Gathered around a picnic table at Helen Keller Park a few weeks later, the ambassadors hashed out other concerns.
Maybe regular season games should be played simultaneously at different parks, so park officials wouldn’t be “tripping about us all being together,” Reaser said.
His suggestion was shot down. The whole point was for all the teams to be in one place, some said.
“We need a park that understands what we’re doing — making sure our youth ain’t going to jail, getting shot in our communities,” said Garry “Twin” Dorton, an ambassador for the 40s.
During a semifinal game between the 40s and the Compton Santanas at Helen Keller Park, a loud bang rang out, and people in the bleachers scattered.
Reaser strode through the crowd. “Shut it down! Everybody pack it up and leave!” he ordered.
Spectators threw half-cooked meat into coolers and hastily folded their lawn chairs.
The location and the high stakes of the playoffs had attracted a large crowd. A disagreement erupted between two spectators from the same gang, possibly over money, several ambassadors later said. A gun fell out of one man’s pocket and went off when it hit the ground.
The championship game would proceed the following week at a Torrance park.
“We can’t have none of that. It’s all internal,” Reaser said. “If you have a problem with your homies, don’t come here. It’s disrespect for us.”
Some called it the Battle of King Boulevard. Others likened it to a Dodgers versus Angels freeway series.
The 30s Harlems were coached by John “Loose” Williams, who missed most of the Ten Year War while serving time in Louisiana prisons for illegally possessing firearms. The guns were not his, he said.
He was 28 years old when he went in, 43 when he got out. He left his old lifestyle behind, finding work as a security guard.
“I made it to 50 years old,” he said. “I have friends who didn’t make it to 17, 18 or even 15.”
Williams’ team took the field in dark blue Minnesota Twins jerseys and hats, with the entwined “T” and “C” standing for either Twin Cities or Thirties Crips.
The players included Cleo “D-Mac” Calloway, who recalls the guerrilla-style tactics of the Ten Year War and now works cleaning up homeless encampments; Tamon “Bucc” Clark, a flashy dresser who is a vocal cheerleader for his team; and Cyn-City, one of the few women in the league, who can be counted on to pound several singles a game.
The 40s, last year’s champions, wore the Milwaukee Brewers’ white pinstripe jerseys. The team’s baseball mitt emblem resembles a hand making a “four” symbol.
Jevon “Lil C Moe” Cobb, who served six years in federal prison for a bank robbery and is now a caseworker at a homeless shelter, rounds the bases with lightning speed, bringing a Type A intensity to the game. Jerry “Twin 2” Dorton, identical twin to Garry Dorton, is a heavyset power hitter, as is Will Edwards, who left prison in 2014 after serving 26 years for aiding and abetting second-degree murder and now works as a housing coordinator for domestic violence victims.
By the ninth inning, the 30s were ahead by several runs.
“We only need three outs.

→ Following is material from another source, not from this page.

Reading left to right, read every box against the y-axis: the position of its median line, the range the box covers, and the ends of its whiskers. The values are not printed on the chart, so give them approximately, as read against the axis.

Play the hardest you ever played,” D-Mac urged his teammates as they huddled.
A fly to center, a line drive into a fielder’s mitt, then another fly to center — the 30s had captured the Crips softball crown.
D-Mac popped open a bottle of champagne and sprayed his teammates. Players from both teams exchanged high fives, murmuring, “Good game, good game.”
Spectators jubilantly posed for photos with the trophy, flashing gang signs — an “H” for Harlem Crips, a circular hand motion for “Rollin’,” a three and a zero for 30s.
Berniel “Blue” Garrett, 34, played on the 40s team this season until he was grazed by a bullet in a robbery.
“I figure that 90% to 95% of us have made negative choices,” said Garrett, a carpenter who has served time for robbery and fleeing from a peace officer. “We’re always judged by our pasts.”
As night fell, the two teams barbecued and drank together, riffing on who owned the territory around King Boulevard, until Torrance police officers arrived to break up the party.